* Excerpted passage:
◆ ◆ ◆ ◆

1 hour and 18 minutes in, and All Cannings Bridge, our first supported food / drink spot.
Stan was running along the tow path toward us and, smiling, he informed us we were bang on target. Almost an hour later we came to the first official check point and our second support pit stop. We threw a little more food down us, then back to paddling. During our training, we'd always welcomed a portage after an hour or so, just to be able to get out of the boat and stretch those initial aches we got.
We were now at 11 miles and still no portage. Crazy wanting a portage, because once they started, they came thick and fast!! On approaching the Croftons, a series of 7 locks, all within a mile or so of each other, we'd decided we would carry the boat passed all the locks. Having done this section in training, and getting in and paddling between the locks, we worked out it would be as quick, if not quicker to carry the boat.
By now, we were being passed regularly by quicker crews, we had managed to pass a few crews, but now we were being constantly overtaken. Amazed at some of the crews and there apparent complete ease of paddling technique, flying along with a slower cadence than us. We also had to cope with the constant wake created as the boats passed us, Rob was doing his best to steer us into the clearer water directly behind the boat, but it was still making our paddling harder.
By the time we got to Kintbury, we were 10 minutes down on our race plan, our crew gently encouraged us that picking it up a bit would be nice.
After about 7 hours of paddling I was beginning to struggle with my back again. I'd had a similar problem when we paddled a 30 mile training session on the Thames, I'd put it down then, to the rough conditions we encountered. But here I was, at the same sort of time and distance, getting the same problem. It felt like someone was holding by shoulders and gently pulling me backwards. Once I'd sat myself back upright, the same again, hands on my shoulders, pulling back...on and on this went. We would clamber out of the boat at the next portage, each one getting harder.
Our support crew did a sterling job to sort my back out, the problem wasn't pain, I could have worked through pain. Mind over matter, pop a few more pain killers, but this was different. I just couldn't keep myself upright! 3 more hours we paddled, I just kept thinking of my family on Westminster Bridge, cheering as we approached. I thought of all the encouraging things people had said to before we started.

◆ ◆ ◆ ◆

From the paddling account, retype word for word the stretch from "After about 7" through "one getting harder.". Work from the paddling account alone and draw on no other source.

* Data listing:
◆ ◆ ◆ ◆

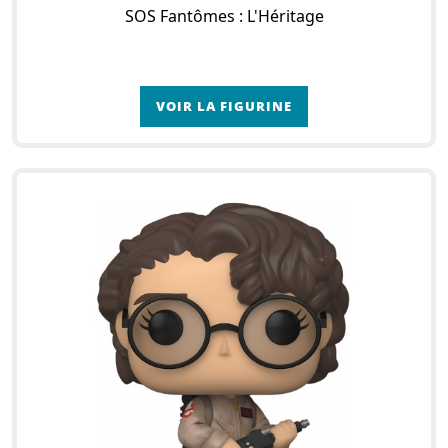
SOS Fantômes : L'Héritage
VOIR LA FIGURINE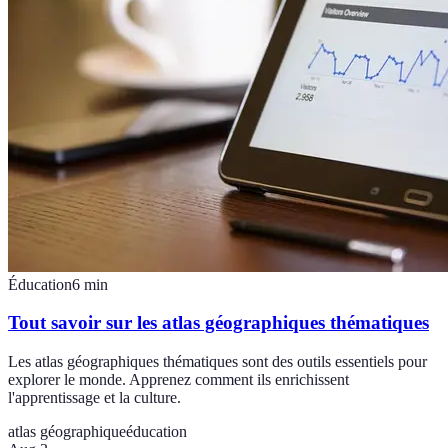
Éducation
6
min
Tout savoir sur les atlas géographiques thématiques
Les atlas géographiques thématiques sont des outils essentiels pour
explorer le monde. Apprenez comment ils enrichissent
l'apprentissage et la culture.
atlas géographique
éducation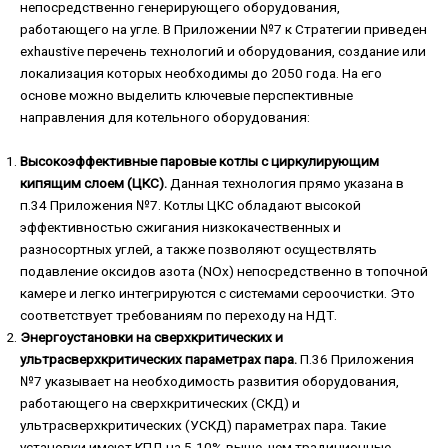
непосредственно генерирующего оборудования,
работающего на угле. В Приложении №7 к Стратегии приведен
exhaustive перечень технологий и оборудования, создание или
локализация которых необходимы до 2050 года. На его
основе можно выделить ключевые перспективные
направления для котельного оборудования:
Высокоэффективные паровые котлы с циркулирующим
кипящим слоем (ЦКС).
Данная технология прямо указана в
п.34 Приложения №7. Котлы ЦКС обладают высокой
эффективностью сжигания низкокачественных и
разносортных углей, а также позволяют осуществлять
подавление оксидов азота (NOx) непосредственно в топочной
камере и легко интегрируются с системами сероочистки. Это
соответствует требованиям по переходу на НДТ.
Энергоустановки на сверхкритических и
ультрасверхкритических параметрах пара.
П.36 Приложения
№7 указывает на необходимость развития оборудования,
работающего на сверхкритических (СКД) и
ультрасверхкритических (УСКД) параметрах пара. Такие
установки имеют КПД на 5-10% выше, чем традиционные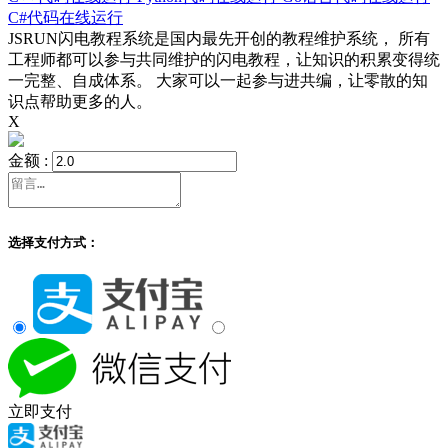
C#代码在线运行
JSRUN闪电教程系统是国内最先开创的教程维护系统， 所有
工程师都可以参与共同维护的闪电教程，让知识的积累变得统
一完整、自成体系。 大家可以一起参与进共编，让零散的知
识点帮助更多的人。
X
金额 :
选择支付方式：
立即支付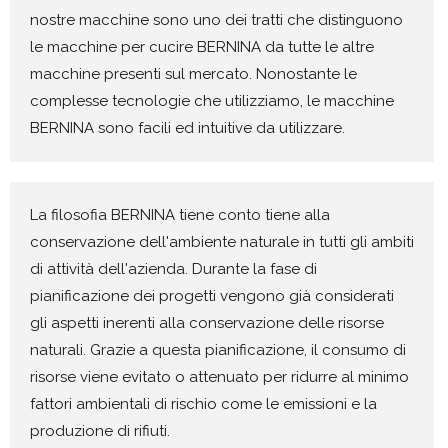
nostre macchine sono uno dei tratti che distinguono
le macchine per cucire BERNINA da tutte le altre
macchine presenti sul mercato. Nonostante le
complesse tecnologie che utilizziamo, le macchine
BERNINA sono facili ed intuitive da utilizzare.
La filosofia BERNINA tiene conto tiene alla
conservazione dell'ambiente naturale in tutti gli ambiti
di attività dell'azienda. Durante la fase di
pianificazione dei progetti vengono già considerati
gli aspetti inerenti alla conservazione delle risorse
naturali. Grazie a questa pianificazione, il consumo di
risorse viene evitato o attenuato per ridurre al minimo
fattori ambientali di rischio come le emissioni e la
produzione di rifiuti.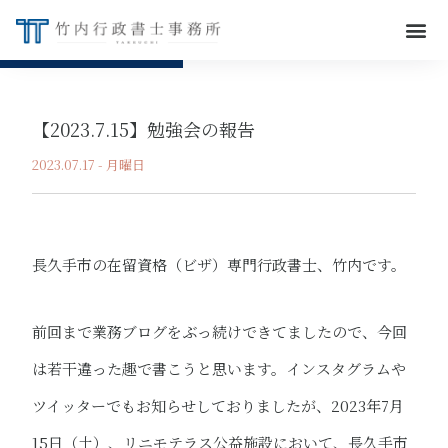
【2023.7.15】勉強会の報告
2023.07.17 - 月曜日
長久手市の在留資格（ビザ）専門行政書士、竹内です。
前回まで業務ブログをぶっ続けできてましたので、今回
は若干違った趣で書こうと思います。インスタグラムや
ツイッターでもお知らせしておりましたが、2023年7月
15日（土）、リニモテラス公益施設において、長久手市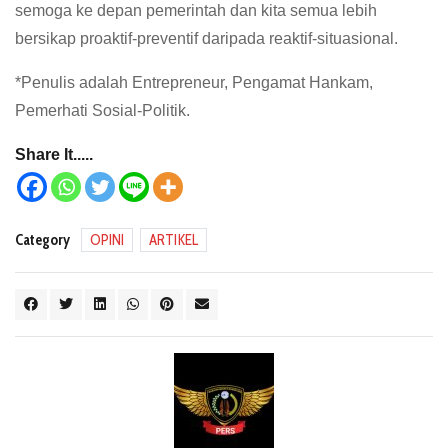
semoga ke depan pemerintah dan kita semua lebih
bersikap proaktif-preventif daripada reaktif-situasional.
*Penulis adalah Entrepreneur, Pengamat Hankam,
Pemerhati Sosial-Politik.
Share It.....
Category
OPINI
ARTIKEL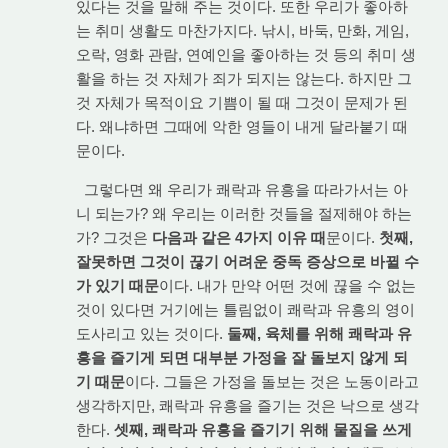
있다는 것을 말해 주는 것이다. 또한 우리가 좋아하
는 취미 생활도 마찬가지다. 낚시, 바둑, 만화, 게임,
오락, 영화 관람, 연예인을 좋아하는 것 등의 취미 생
활을 하는 것 자체가 죄가 되지는 않는다. 하지만 그
것 자체가 목적이요 기쁨이 될 때 그것이 문제가 된
다. 왜냐하면 그때에 악한 영들이 내게 달라붙기 때
문이다.
그렇다면 왜 우리가 쾌락과 유흥을 따라가서는 아
니 되는가? 왜 우리는 이러한 것들을 절제해야 하는
가? 그것은
다음과 같은 4가지 이유 때
문이다.
첫째,
잘못하면 그것이 끊기 어려운 중독 증상으로 바뀔 수
가 있기 때문
이다. 내가 만약 어떤 것에 끊을 수 없는
것이 있다면 거기에는 틀림없이 쾌락과 유흥의 영이
도사리고 있는 것이다.
둘째, 육체를 위해 쾌락과 유
흥을 즐기게 되면 대부분 가정을 잘 돌보지 않게 되
기 때문
이다. 그들은 가정을 돌보는 것은 노동이라고
생각하지만, 쾌락과 유흥을 즐기는 것은 낙으로 생각
한다.
셋째, 쾌락과 유흥을 즐기기 위해 물질을 쓰게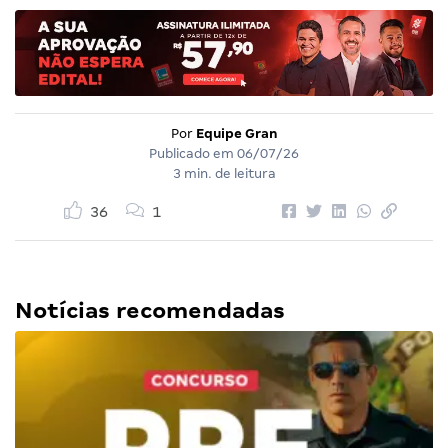
Por
Equipe Gran
Publicado em
06/07/26
3 min. de leitura
36
1
Notícias recomendadas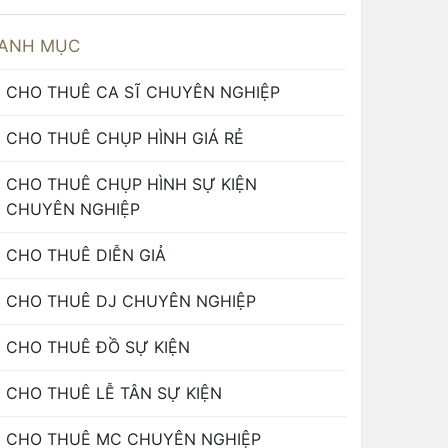
ANH MỤC
CHO THUÊ CA SĨ CHUYÊN NGHIỆP
CHO THUÊ CHỤP HÌNH GIÁ RẺ
CHO THUÊ CHỤP HÌNH SỰ KIỆN
CHUYÊN NGHIỆP
CHO THUÊ DIỄN GIẢ
CHO THUÊ DJ CHUYÊN NGHIỆP
CHO THUÊ ĐỒ SỰ KIỆN
CHO THUÊ LỄ TÂN SỰ KIỆN
CHO THUÊ MC CHUYÊN NGHIỆP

◆ ◆ ◆ ◆

* Expected answer:
After about 7 hours of paddling I was beginning to struggle with my back again. I'd had a similar problem when we paddled a 30 mile training session on the Thames, I'd put it down then, to the rough conditions we encountered. But here I was, at the same sort of time and distance, getting the same problem. It felt like someone was holding by shoulders and gently pulling me backwards. Once I'd sat myself back upright, the same again, hands on my shoulders, pulling back...on and on this went. We would clamber out of the boat at the next portage, each one getting harder.